La sentenza impugnata non fa il minimo cenno a una simile questione, che dalla lettura decisione non risulta fosse stata posta dall’appellante; nè dalla narrativa del ricorso per cassazione, come pure dallo svolgimento dei motivi, risulta che la procedura fallimentare, nel corso del giudizio di merito, avesse allegato che non le era opponibile alcuna usucapione.

Sicchè trova applicazione il principio secondo cui, qualora con il ricorso per cassazione siano prospettate questioni comportanti accertamenti in fatto (come nel caso di specie, in cui trattava di verificare se il periodo utile per l’usucapione fosse o meno maturato prima della dichiarazione di insolvenza) di cui non vi sia cenno nella sentenza impugnata, è onere della parte ricorrente, al fine di evitarne una statuizione di inammissibilità per novità della censura, non solo allegare l’avvenuta loro deduzione innanzi al giudice di merito, ma anche, in ossequio al principio di autosufficienza del ricorso stesso, indicare in quale specifico atto del giudizio precedente lo abbia fatto, onde dar modo alla Suprema Corte di controllare ex actis la veridicità di tale asserzione prima di esaminare il merito della suddetta questione (si vedano in questo senso, per tutte, Cass. 6089/2018, Cass. 23675/2013).

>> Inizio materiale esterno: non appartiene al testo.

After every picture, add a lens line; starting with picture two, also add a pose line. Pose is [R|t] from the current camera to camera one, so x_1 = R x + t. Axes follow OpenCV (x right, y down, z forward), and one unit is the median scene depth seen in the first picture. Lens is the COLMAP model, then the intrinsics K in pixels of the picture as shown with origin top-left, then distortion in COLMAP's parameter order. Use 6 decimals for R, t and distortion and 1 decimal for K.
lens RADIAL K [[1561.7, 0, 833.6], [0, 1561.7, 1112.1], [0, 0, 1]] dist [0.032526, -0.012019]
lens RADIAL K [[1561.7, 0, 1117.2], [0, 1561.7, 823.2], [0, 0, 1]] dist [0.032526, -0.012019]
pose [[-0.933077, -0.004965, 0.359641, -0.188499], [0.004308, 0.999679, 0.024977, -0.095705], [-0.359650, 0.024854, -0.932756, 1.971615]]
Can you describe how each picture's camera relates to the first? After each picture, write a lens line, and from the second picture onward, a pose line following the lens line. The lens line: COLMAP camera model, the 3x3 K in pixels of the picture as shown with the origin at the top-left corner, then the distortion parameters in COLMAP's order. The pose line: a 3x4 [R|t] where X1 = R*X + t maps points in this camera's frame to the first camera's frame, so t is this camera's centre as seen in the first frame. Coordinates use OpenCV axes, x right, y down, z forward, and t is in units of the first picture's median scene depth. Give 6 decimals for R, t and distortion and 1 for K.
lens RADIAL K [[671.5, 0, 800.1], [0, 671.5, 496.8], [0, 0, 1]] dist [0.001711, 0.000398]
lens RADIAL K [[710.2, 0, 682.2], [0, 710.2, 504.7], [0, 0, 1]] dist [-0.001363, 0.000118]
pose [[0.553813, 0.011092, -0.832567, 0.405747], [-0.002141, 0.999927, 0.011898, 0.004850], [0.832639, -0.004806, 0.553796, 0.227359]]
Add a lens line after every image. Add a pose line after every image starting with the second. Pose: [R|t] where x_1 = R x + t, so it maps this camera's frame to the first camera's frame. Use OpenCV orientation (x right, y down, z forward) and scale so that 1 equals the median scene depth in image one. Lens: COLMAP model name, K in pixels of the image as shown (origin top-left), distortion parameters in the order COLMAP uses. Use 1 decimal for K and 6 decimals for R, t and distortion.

Questa Corte, peraltro, ha già avuto modo di chiarire che, in tema di usucapione di un bene immobile, il possesso ad usucapionem è una situazione fattuale che non viene interrotta dall’apertura della procedura concorsuale, nè è impedita dal disposto degli artt. 42 45 l. fall.(Cass. 17230/2022); dunque, la pronunzia della sentenza dichiarativa del fallimento e la sua trascrizione ex art. 88 l. fall. sono inidonee ad interrompere il tempo per l’acquisto del diritto di proprietà, conseguendo l’interruzione del possesso solo all’azione del curatore tesa al recupero del bene mediante spossessamento del soggetto usucapente, nelle forme e nei modi prescritti dagliartt. 1165 1167 c.c. (Cass. 15137/2021).

8. In virtù delle ragioni sopra illustrate il ricorso deve essere respinto.

Le spese seguono la soccombenza e si liquidano come da dispositivo.

P.Q.M.

La Corte rigetta il ricorso e condanna il ricorrente al rimborso delle spese del giudizio di cassazione, che liquida in Euro 5.200, di cui Euro 200 per esborsi, oltre accessori come per legge e contributo spese generali nella misura del 15%.

Ai sensi del D.P.R. 30 maggio 2002, n. 115art. 13, comma 1-quater, nel testo introdotto dalla L. 24 dicembre 2012, n. 228art. 1, comma 17, si dà atto della sussistenza dei presupposti processuali per il versamento, da parte del ricorrente, dell’ulteriore importo a titolo di contributo unificato, pari a quello per il ricorso, a norma dello stesso art. 13, comma 1-bis ove dovuto.

Così deciso in Roma, il 27 giugno 2023.